Solvent volume: 100 mL, contact time: 0~24 h, temperature: room temperature, stirring: 250 rpm
We confirmed the increase of SO42- after the AC treatment, and therefore washed the AC with distilled water to prevent the release of SO42- from the AC. The removal rate of Zn2+ from real circle water was similar for Conditions I-III. However, the released concentration of SO42- from the AC was in the following order: Condition III < Condition I < Condition II. This phenomenon indicates that the washed treatment with distilled water is useful for the removal of SO42- from the AC. In addition, the reduction rate of the electrical conductivity after 24 h was in the order: Condition II (14%) < Condition I (27%) < Condition III (50%) < Ion exchange resin (95%). However, Condition III shows the ability of reducing the electrical conductivity in a short time, i.e. within 10 min. Therefore, we could establish a very cheap and rapid treatment for the removal of electrical conductivity.
Finally, the column packed with washed AC was used to exemplify a real application of the AC in field conditions (Table 5). The experimental results confirmed that the adsorption capability of Zn2+ was higher (7.93→1.51 mg/L), and the released SO42- from the AC was lower (1.22→3.66 mg/L) compared to untreated AC. Moreover, the reduction rate of the electrical conductivity was approximately 47%. This result suggests that the column treatment packed with washed AC is useful for reducing the electrical conductivity by ion removal.

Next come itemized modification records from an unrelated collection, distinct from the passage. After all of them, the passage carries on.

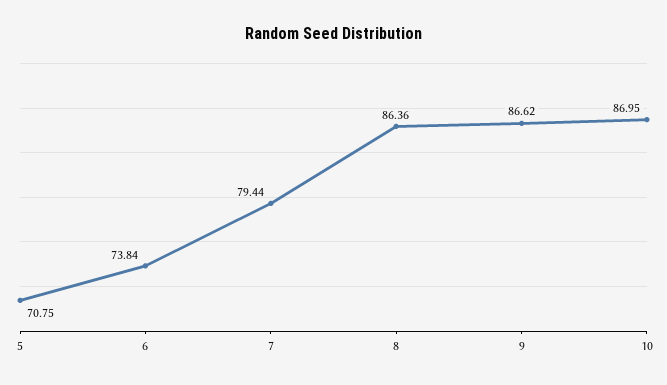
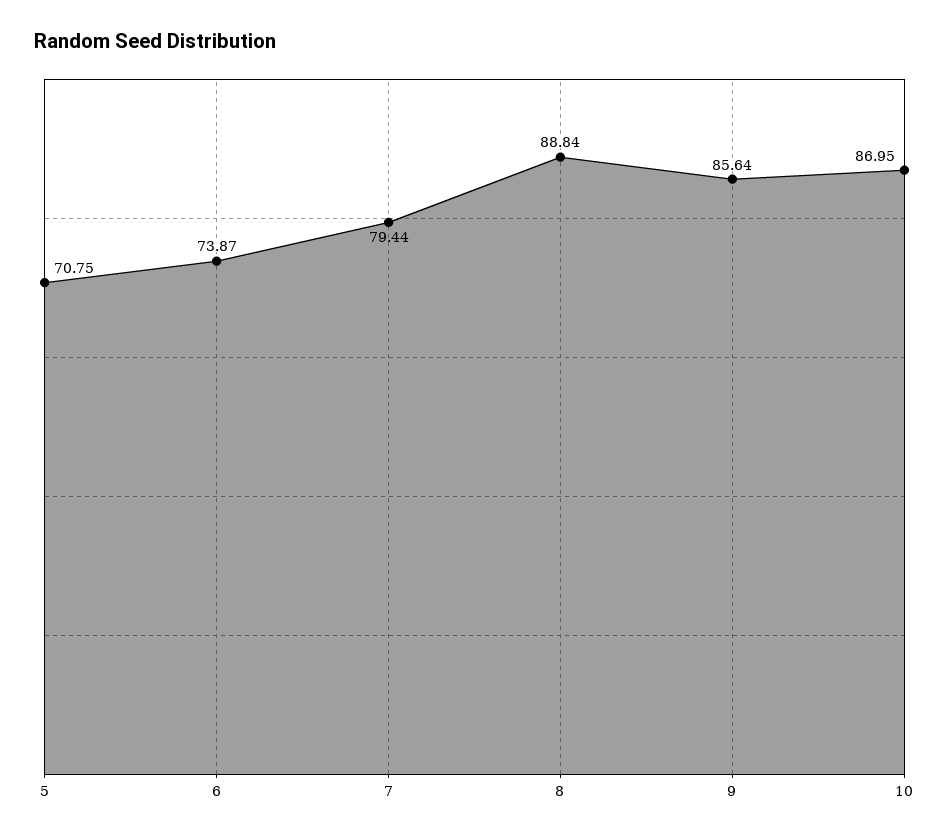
  {
    "5": 70.75,
-   "6": 73.84,
+   "6": 73.87,
    "7": 79.44,
-   "8": 86.36,
+   "8": 88.84,
-   "9": 86.62,
+   "9": 85.64,
    "10": 86.95
  }

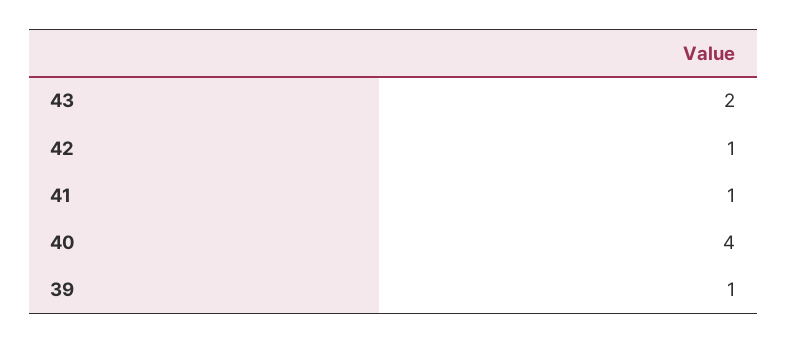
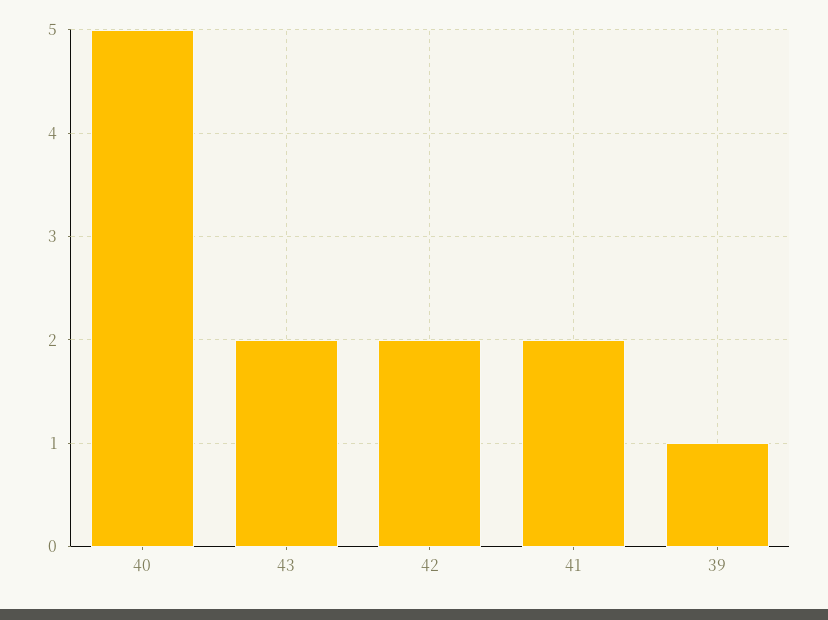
  {
    "43": 2,
-   "42": 1,
+   "42": 2,
-   "41": 1,
+   "41": 2,
-   "40": 4,
+   "40": 5,
    "39": 1
  }

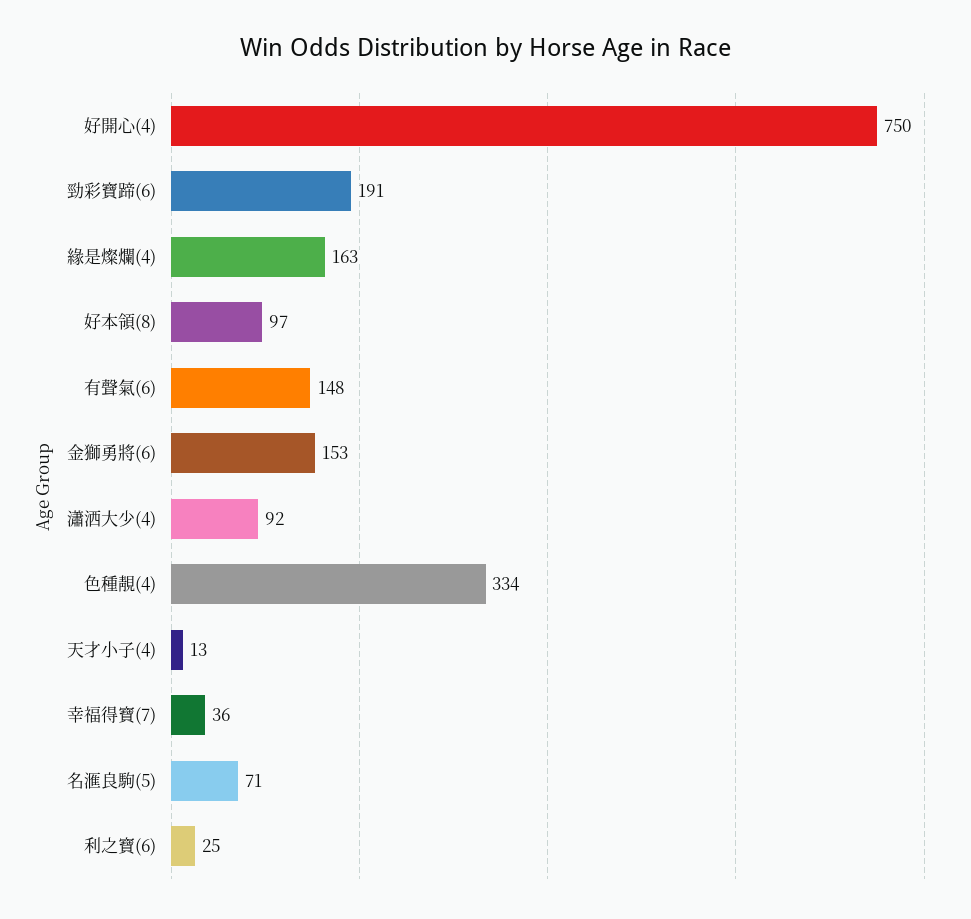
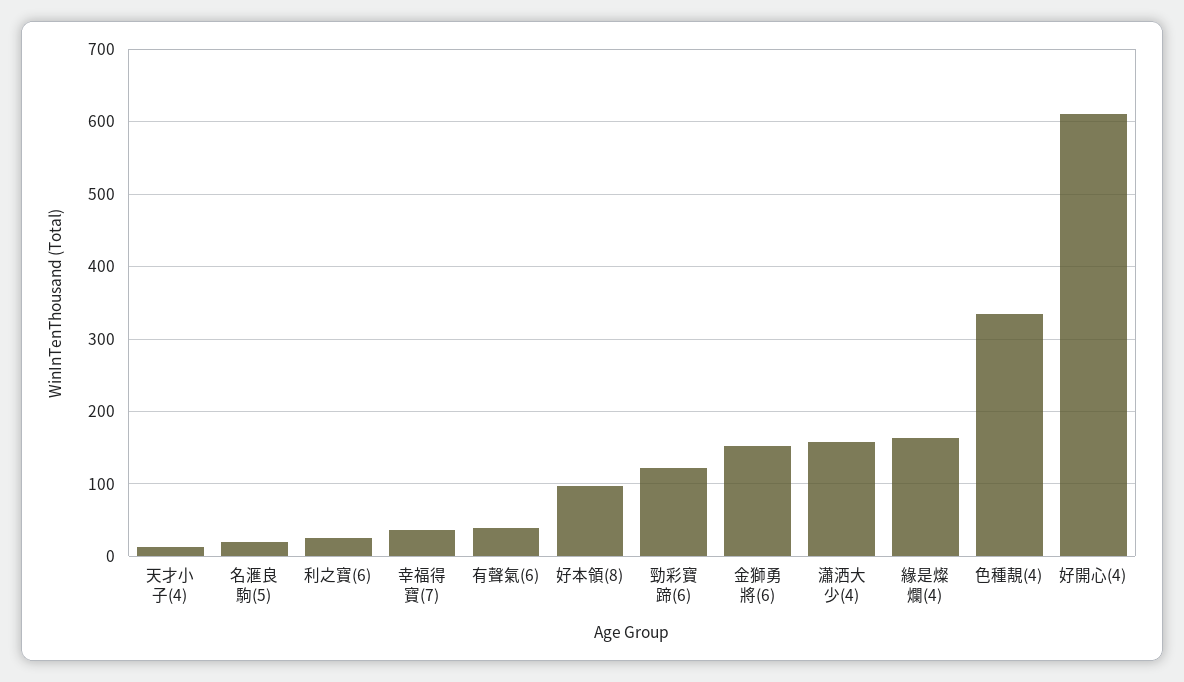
  {
-   "好開心(4)": 750,
+   "好開心(4)": 610,
-   "勁彩寶蹄(6)": 191,
+   "勁彩寶蹄(6)": 120,
    "緣是燦爛(4)": 163,
    "好本領(8)": 97,
-   "有聲氣(6)": 148,
+   "有聲氣(6)": 40,
    "金獅勇將(6)": 153,
-   "瀟洒大少(4)": 92,
+   "瀟洒大少(4)": 160,
    "色種靚(4)": 334,
    "天才小子(4)": 13,
    "幸福得寶(7)": 36,
-   "名滙良駒(5)": 71,
+   "名滙良駒(5)": 20,
    "利之寶(6)": 25
  }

| Time (h) | 0 | 0.17 | 0.5 | 1 | 2 | 6 | 22 | 24 |
|---|---|---|---|---|---|---|---|---|
| Elements (mg/L) | ||||||||
| Zn2+ | 7.93 | 7.20 | 4.71 | 1.73 | 1.30 | 1.12 | 1.56 | 1.51 |
| Cu2+ | 2.65 | 3.02 | 1.31 | 0.13 | 0.58 | 0.14 | 0.61 | 0.60 |
| Mn2+ | 0.10 | 0.10 | 0.06 | 0.03 | 0.03 | 0.04 | 0.03 | 0.03 |
| Al3+ | 0.00 | 0.00 | 0.00 | 0.02 | 0.04 | 0.06 | 0.04 | 0.03 |
| Si | 0.23 | 0.36 | 0.46 | 0.64 | 0.75 | 1.39 | 3.41 | 3.56 |
| Na+ | 0.70 | 0.68 | 0.63 | 0.60 | 0.64 | 0.57 | 0.54 | 0.56 |
| K+ | 0.78 | 0.71 | 0.84 | 1.50 | 0.91 | 0.68 | 0.65 | 0.52 |
| Mg2+ | 4.83 | 4.37 | 2.97 | 1.37 | 1.24 | 1.22 | 1.26 | 1.23 |
| Ca2+ | 1.91 | 1.93 | 1.41 | 0.85 | 0.89 | 0.84 | 0.68 | 0.72 |
| F- | 0.07 | 0.07 | 0.06 | 0.06 | 0.07 | 0.06 | 0.07 | 0.07 |
| Cl- | 2.70 | 2.53 | 2.46 | 3.39 | 2.96 | 2.74 | 2.37 | 2.63 |
| NO3- | 0.28 | 0.33 | 0.21 | 0.21 | 0.20 | 0.18 | 0.19 | 0.22 |
| SO42- | 1.22 | 3.61 | 2.84 | 3.16 | 3.45 | 3.58 | 3.69 | 3.66 |
| pH | 6.8 | 6.6 | 6.5 | 5.8 | 5.2 | 4.8 | 4.9 | 4.8 |
| Electrical conductivity (μS/cm) | 69.9 | 66.9 | 51.9 | 36.9 | 39.5 | 41.7 | 37.1 | 36.9 |
Solvent volume: 500 mL, flow rate: 5mL/min, S.V.: 61.1 1/h, L.V.: 0.61 m/h
In summary, an AC was prepared for removing Zn2+ from wire cut water. The physicochemical properties of the AC were investigated, and the adsorption capability was evaluated in this paper. The AC has a montmorillonite-like structure, and a specific surface area of 125.0 m2/g. The amount of Zn2+ adsorbed onto the AC increased with the temperature increasing (10–50°C). The experimental data were fitted to the Freundlich equation (correlation coefficient: 0.961–0.982). Moreover, the adsorption capability was found to be affected by the contact time and pH of the solution. Adsorption equilibrium of Zn2+ onto the AC was reached within 30 min. Adsorption rate data were shown to fit better to the pseudo-second-order model (correlation coefficient: 0.999) than to the pseudo-first-order model (correlation coefficient: 0.417).
Additionally, the AC was proven to be able to reduce the electrical conductivity of wire cut water. The reduction of electrical conductivity using washed AC was higher (50%) than that achieved using untreated AC (27%). A column treatment packed with washed AC was useful for reducing the electrical conductivity (47%). Taken together, these results indicate that washed AC could have a high potential for reducing the electrical conductivity (through Zn2+ removal) from wire cut water.
Conflict of interestThe authors declare no conflict of interest.